Form a view on the key risk scenario. Determine what the most plausible adverse outcome looks like. For Warner, it is a messy refinancing or increased leverage through an acquisition. For Romania, it is a gradual deterioration in fiscal metrics. For Southeast Water, it is a slow downgrade trajectory. Understanding the risk scenario is as important as the current rating.

Summary

Key Takeaways

A High Yield Always Has a Reason

When a bond offers a yield premium above comparable credits, that premium reflects a specific risk the market has priced. The analytical task is to understand whether that risk is fairly compensated, not to assume the yield is simply an opportunity.

Leverage Direction Matters as Much as Level

A company with elevated debt that is declining is a different credit proposition from one with moderate debt that is rising. Warner's deleveraging trend is constructive; Southeast Water's persistently high debt in a capital-intensive, regulated environment is a concern even though the absolute level looks manageable.

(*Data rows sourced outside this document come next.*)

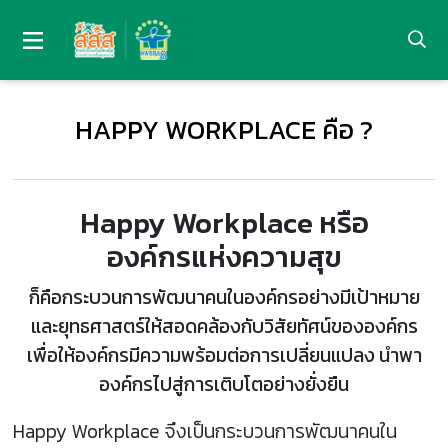
HAPPY WORKPLACE คือ ?
Happy Workplace หรือ
องค์กรแห่งความสุข
ก็คือกระบวนการพัฒนาคนในองค์กรอย่างมีเป้าหมาย
และยุทธศาสตร์ให้สอดคล้องกับวิสัยทัศน์ขององค์กร
เพื่อให้องค์กรมีความพร้อมต่อการเปลี่ยนแปลง นำพา
องค์กรไปสู่การเติบโตอย่างยั่งยืน
Happy Workplace จึงเป็นกระบวนการพัฒนาคนใน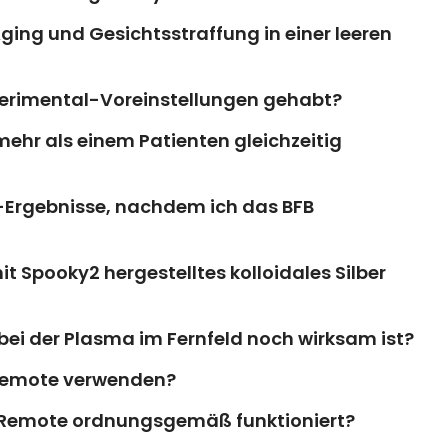
Aging und Gesichtsstraffung in einer leeren
perimental-Voreinstellungen gehabt?
ehr als einem Patienten gleichzeitig
-Ergebnisse, nachdem ich das BFB
mit Spooky2 hergestelltes kolloidales Silber
bei der Plasma im Fernfeld noch wirksam ist?
e Remote verwenden?
re Remote ordnungsgemäß funktioniert?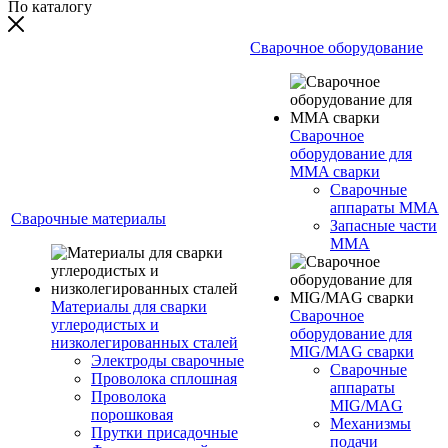
По каталогу
Сварочное оборудование
Сварочное
оборудование для
MMA сварки
Сварочные
аппараты MMA
Сварочные материалы
Запасные части
MMA
Материалы для сварки
Сварочное
углеродистых и
оборудование для
низколегированных сталей
MIG/MAG сварки
Электроды сварочные
Сварочные
Проволока сплошная
аппараты
Проволока
MIG/MAG
порошковая
Механизмы
Прутки присадочные
подачи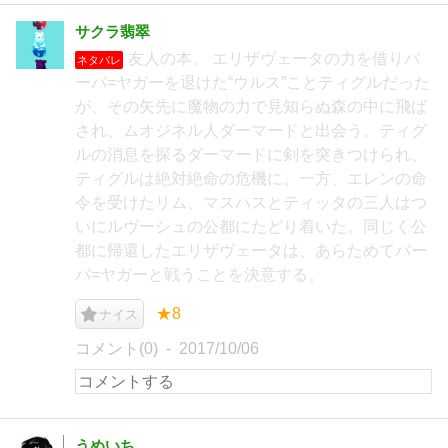
サクラ翡翠
友人の本。 エリザヴェータの力を借りバ
ネタバレ
ーバ=ヤガーを退けた“ウルス”ことティグルだった
が、その矢先に魔物の力で見知らぬ森の中に飛ば
され、ムオジネル人ダーマードと出会う。ティグ
ルの消息を探るダーマードに剣を突きつけられ、
ティグルは絶対絶命の危機に。一方、エレンの命
令を受けたリム、マスハスとティッタの三人はつ
いにルヴーシュの公都にたどり着いた。同じく公
都に帰還したエリザヴェータは、あらためてバー
バ=ヤガーと戦うことを決意する。
★8
ナイス
コメント(0)
2017/10/06
うめいち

Refinancing Concentration Is a Standalone Risk

The clustering of debt maturities in a narrow window, as with Warner's 2027 obligations, represents a distinct and time-sensitive risk. Even an issuer improving its credit fundamentals can face significant market stress if a large refinancing falls due at an unfavourable moment.

Sovereigns Are Not Risk-Free by Default

Romania's example illustrates that government bonds denominated in a foreign currency can carry meaningful credit risk. The combination of persistent fiscal deficits, current account imbalances, high inflation, and a managed currency creates a vulnerability profile that markets price accordingly through sustained yield premiums.

Regulated Monopolies Can Still Default

The Thames Water episode demonstrated that essential service status and regulatory protection do not immunise a utility from credit distress. Southeast Water's situation underscores that the real risk for such issuers is often not sudden collapse but a slow, multiyear weakening of the credit story through debt accumulation and rating pressure.

Maturity Premium Is Separate from Credit Premium

Very long-dated bonds such as Warner's 2062 issue carry yield that reflects not only credit uncertainty but also the compensation required for locking up capital over an exceptionally long horizon. Investors should distinguish between these two components when assessing whether a bond is genuinely attractive.

Industry Disruption Compounds Corporate Credit Risk

For Warner Bros. Discovery and Paramount, the secular shift from linear television toward streaming introduces revenue uncertainty that sits alongside the balance sheet concerns. In industries undergoing structural change, even a company with good assets can face persistent pressure on its earnings capacity and, therefore, its debt serviceability.

Bond Selection Within an Issuer Also Matters

Not all bonds from the same issuer carry equal risk. The maturity date of a specific bond relative to the issuer's refinancing schedule, rating triggers, and operational outlook can make one bond from a given name significantly more or less attractive than another from the same entity.

This article does not constitute investment advice or personal recommendation. Investments in securities and other financial instruments always involve the risk of loss of your capital. Past performance is not a reliable indicator of future results. Bondfish does not recommend using the data and information provided as the only basis for making any investment decision. You should not make any investment decisions without first conducting your own research and considering your own financial situation.